Intervention de Sabine Rubin

Séance en hémicycle du mercredi 24 juin 2020 à 15h00
Création de la fonction de directeur d'école — Discussion générale

Photo issue du site de l'Assemblée nationale ou de WikipediaSabine Rubin :

Les suicides de Christine Renon et dernièrement de Bruno Delbecq ont jeté une lumière tragique sur les conditions de travail des directrices et directeurs d'école. Ces conditions, la mission flash de novembre 2018, qui proposait alors la création d'un statut, en faisait aussi état : une bureaucratisation croissante du métier, aggravée par l'obsession pour les évaluations et les contrôles ; des heures de décharge insuffisantes ; une piètre rémunération au regard de l'engagement personnel exigé par la fonction.

Ces griefs sont légitimes et il est bon de légiférer. Pourtant, il est difficile de saisir en quoi cette proposition de loi créant la fonction de directeur d'école répond aux attentes et inquiétudes du secteur. Selon nous, en l'état, elle s'apparente plutôt à une énième provocation, pour reprendre les mots du syndicat SNUDI-FO – Syndicat national unifié des directeurs, instituteurs et professeurs des écoles de l'enseignement public-Force ouvrière. En effet, lors du débat sur la loi pour l'école de la confiance, qui proposait la création des établissements publics des savoirs fondamentaux – EPSF – , l'idée de doter les directeurs d'un statut ou du moins de relations hiérarchiques avec les équipes enseignantes avait soulevé une levée de boucliers des personnels.

Chassée par la porte, cette idée revient ici par la fenêtre, contre la volonté de tous les syndicats d'enseignants. Certes, cette proposition de loi élude pudiquement le terme de statut. Certes, des amendements cocasses, votés en commission, tentent de dissiper la confusion, retirant toute référence à la hiérarchie. Mais de nouveaux amendements dispensent maintenant les directeurs de l'avis du conseil des maîtres, qui n'est d'ailleurs même plus cité ; et les directeurs ou directrices restent dotés d'une autorité académique sur leurs collègues enseignants. Alors comprenne qui pourra : comment être décisionnaire et délégataire de l'autorité académique sans être consacré responsable hiérarchique ?

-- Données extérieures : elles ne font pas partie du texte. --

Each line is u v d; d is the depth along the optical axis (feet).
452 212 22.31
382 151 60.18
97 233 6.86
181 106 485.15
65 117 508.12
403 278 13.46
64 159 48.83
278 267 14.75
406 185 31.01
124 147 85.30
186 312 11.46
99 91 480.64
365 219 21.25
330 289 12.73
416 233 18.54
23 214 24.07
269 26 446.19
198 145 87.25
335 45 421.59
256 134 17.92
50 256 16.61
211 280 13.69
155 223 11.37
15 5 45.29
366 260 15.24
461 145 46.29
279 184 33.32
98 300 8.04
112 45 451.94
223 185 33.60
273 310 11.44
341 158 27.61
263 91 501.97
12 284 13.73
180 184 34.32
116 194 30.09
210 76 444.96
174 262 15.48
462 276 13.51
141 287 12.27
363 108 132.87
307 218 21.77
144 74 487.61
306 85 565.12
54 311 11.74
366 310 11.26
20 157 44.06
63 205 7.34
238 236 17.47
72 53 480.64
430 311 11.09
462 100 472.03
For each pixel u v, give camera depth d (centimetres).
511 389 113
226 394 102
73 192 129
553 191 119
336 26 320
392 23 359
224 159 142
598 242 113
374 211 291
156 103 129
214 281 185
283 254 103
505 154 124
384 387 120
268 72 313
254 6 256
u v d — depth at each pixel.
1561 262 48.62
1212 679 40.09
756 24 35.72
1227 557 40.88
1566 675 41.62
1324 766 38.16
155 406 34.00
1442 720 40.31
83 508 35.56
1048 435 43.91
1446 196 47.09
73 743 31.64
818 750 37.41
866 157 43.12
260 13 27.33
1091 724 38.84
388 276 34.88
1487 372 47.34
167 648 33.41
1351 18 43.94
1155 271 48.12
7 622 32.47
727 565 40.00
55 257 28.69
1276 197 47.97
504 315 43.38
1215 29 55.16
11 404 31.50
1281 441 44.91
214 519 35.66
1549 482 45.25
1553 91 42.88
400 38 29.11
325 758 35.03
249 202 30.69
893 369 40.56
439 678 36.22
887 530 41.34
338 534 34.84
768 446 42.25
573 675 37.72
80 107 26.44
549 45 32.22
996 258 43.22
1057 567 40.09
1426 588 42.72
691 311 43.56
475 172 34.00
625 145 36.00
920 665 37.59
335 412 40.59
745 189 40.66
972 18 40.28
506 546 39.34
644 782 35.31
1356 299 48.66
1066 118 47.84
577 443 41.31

Mais la ruse ne s'arrête pas là. Si vous déchargez de cours les directeurs à partir de huit classes, ce dont nous nous félicitons, c'est pour mieux leur confier des missions supplémentaires, aujourd'hui assurées par d'autres – et cela sans aucun mot sur l'aide au traitement de la paperasserie qui les assaille, sauf pour ouvrir la possibilité d'aides administratives au bon vouloir des collectivités, selon on ne sait quelles spécificités. Aucun mot non plus sur les directeurs des écoles de moins de huit classes – soit 75 % des écoles – , ce qui laissé craindre le retour aux EPSF, dotés de directeurs rattachés au collège. Voilà les craintes que suscite la proposition de loi.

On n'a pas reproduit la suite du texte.